In their introductory statements the four participating candidates – Fraser, Canyon, Betsy MacDonald (NDP) and Barry Randle (Green) – all played the part one would expect in front of an  audience of small business owners.                

Fraser championed his government’s record of lowering the small business tax rate from 11 to nine per cent, investing in the twinning of Highway 104 from Sutherland’s River to Antigonish and local institutions like the Farmers Market.

Canyon, a Pictou County native and popular country musician, introduced himself to the crowd as a fellow small business person who had worked hard while raising a family and knew their struggles.                

Randle, who owns the Stone Soup Café with his wife Denise Davidson, warned that climate change needs urgent action and pointed to his party’s plans to reduce Canada’s carbon emissions by 60 per cent over the next 11 years and to net zero by 2050.                

MacDonald shared Randle’s concerns about the climate crisis and added the need to encourage more small scale farming and increase the purchasing power of low income people so they can better participate in the local economy.                

It was in the questions selected from the gallery that the hot button topics were addressed.                

Asked their position on abortion, the Green, Liberal and NDP candidates all agreed that the government should not limit access to it.                

Canyon was the only person to offer any hesitation in his response.                

“At the end of the day my personal opinions are not the issue,” said Canyon.                

“The issue is what are the opinions of the residents of Central Nova.”                

Asked his personal opinion after the forum, Canyon said he didn’t agree with abortion being used as a form of birth control.                

However, he added, that he shared leader Andrew Scheer’s position that Canada’s abortion laws are not something a Conservative government would seek to change.                

The candidates diverged further when asked what the impact of closing Northern Pulp would be.                

The Pictou County kraft pulp mill will shut on Jan. 31, 2020, unless the province provides it an extension to use the existing effluent treatment facility at Boat Harbour.                

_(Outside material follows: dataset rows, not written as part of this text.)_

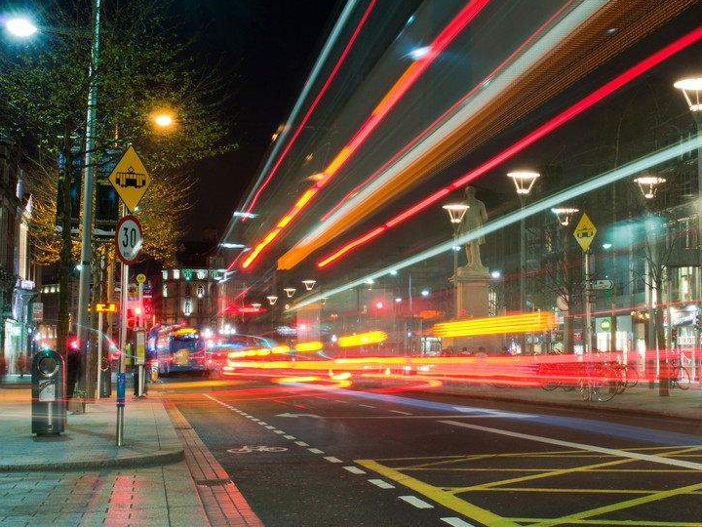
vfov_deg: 22.9
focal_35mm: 64
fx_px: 1298
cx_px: 462
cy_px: 242
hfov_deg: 30.1
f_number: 22
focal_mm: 32
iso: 100
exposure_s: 20
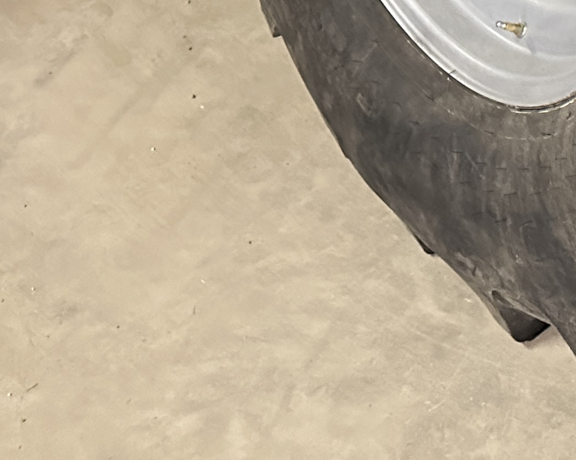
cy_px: -370
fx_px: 1551
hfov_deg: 18.4
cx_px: 895
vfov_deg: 14.7
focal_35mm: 91
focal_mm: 6.86
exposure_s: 1/30
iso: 800
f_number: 1.78
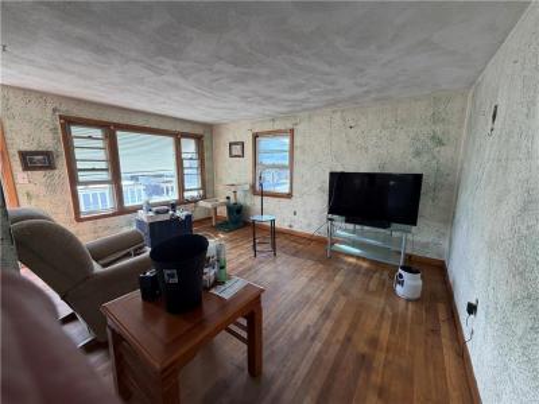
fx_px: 218
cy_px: 202
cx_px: 270
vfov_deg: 85.7
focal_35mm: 14
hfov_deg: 102.1
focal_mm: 2.22
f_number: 2.2
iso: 100
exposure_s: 1/121
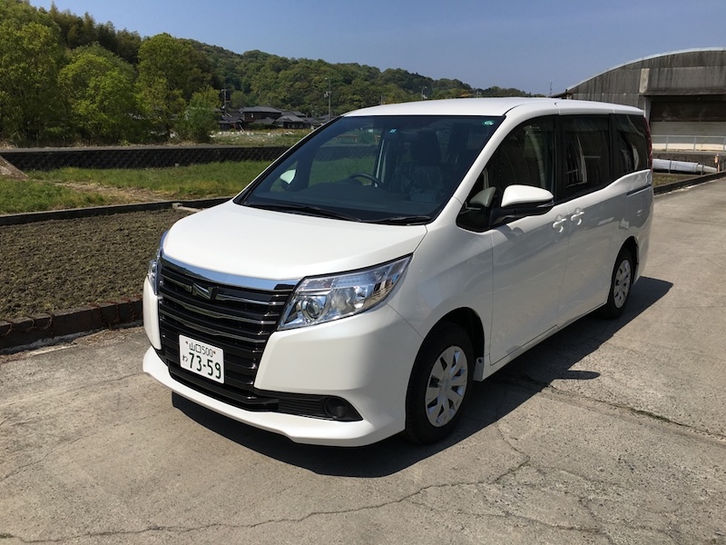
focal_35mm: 29
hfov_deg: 61.7
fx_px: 608
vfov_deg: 48.2
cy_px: 272
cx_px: 363
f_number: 2.2
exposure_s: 1/3344
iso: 25
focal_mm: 4.15
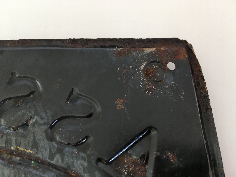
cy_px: 88
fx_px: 198
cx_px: 118
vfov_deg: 48.2
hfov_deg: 61.7
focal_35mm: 29
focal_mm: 4.15
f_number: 2.2
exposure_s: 1/33
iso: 64
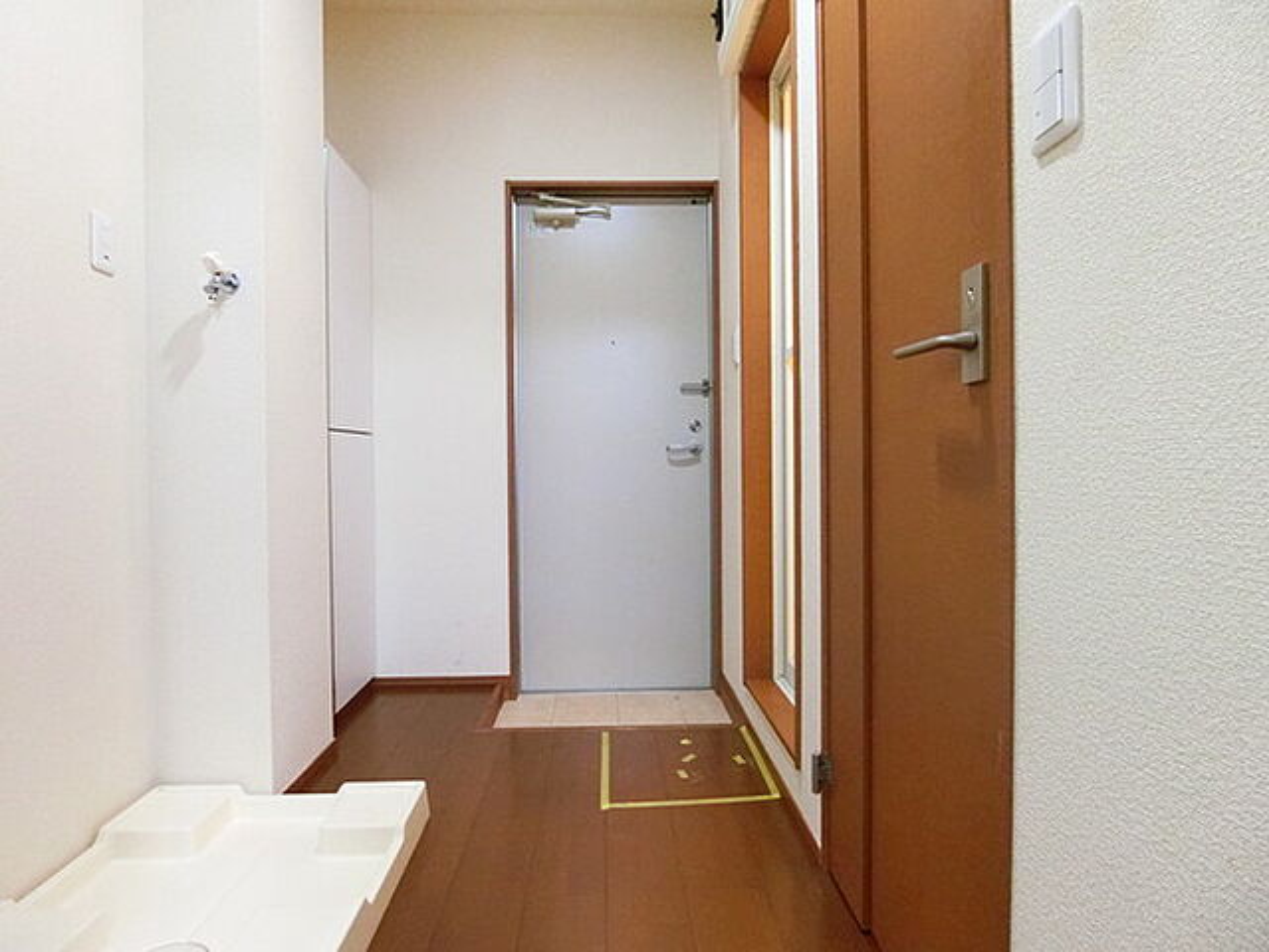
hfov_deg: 84.7
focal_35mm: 19
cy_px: 476
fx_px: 697
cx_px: 634
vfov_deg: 68.7
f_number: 2.7
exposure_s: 1/60
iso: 1600
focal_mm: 4.06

“I’m against running a pipe into the strait and I’m against extending the Boat Harbour deadline,” said MacDonald.                

“Northern Pulp has had time to find a solution and that time is running out.”                

Randle added to that the need for an apology and compensation to be paid to the Pictou Landing First Nation, which were tricked by provincial officials a half century ago into accepting the effluent treatment facility beside their community.                

“What’s going on now is just posturing for the lawsuits that will follow,” said Randle.                

Canyon and Fraser, meanwhile, continue to refuse to take a position on whether the province should extend the Boat Harbour Act to allow the mill to continue operating while it builds a proposed replacement for the existing effluent treatment facility.                

“The job of a leader is to hear all sides,” said Canyon, noting he has met with fishermen, Northern Pulp pensioners, Pictou Landing Chief Andrea Paul and mill workers.                

“… The extension of Boat Harbour is in the premier’s hands right now.”                

For his part Fraser said his “priority is to ensure the marine environment is not put in the path of irreparable harm.”                

While the federal environment minister has sought a second opinion from the Impact Assessment Agency of Canada on whether to require a longer federal review of the proposed project, Fraser said it was unlikely a decision would be made on that before the Oct. 21 election.                

Not participating in the forum were People’s Party candidate Al Muir and Communist Party Candidate Chris Frazer, a history professor at St. Francis Xavier University.                

“It’s clear they wanted the candidates they presume have actually a chance of winning the election,” said Frazer, who was not yet a registered candidate when the forum was being organized.                

“I get it. But there’s ideas I could have brought that would have had interest.”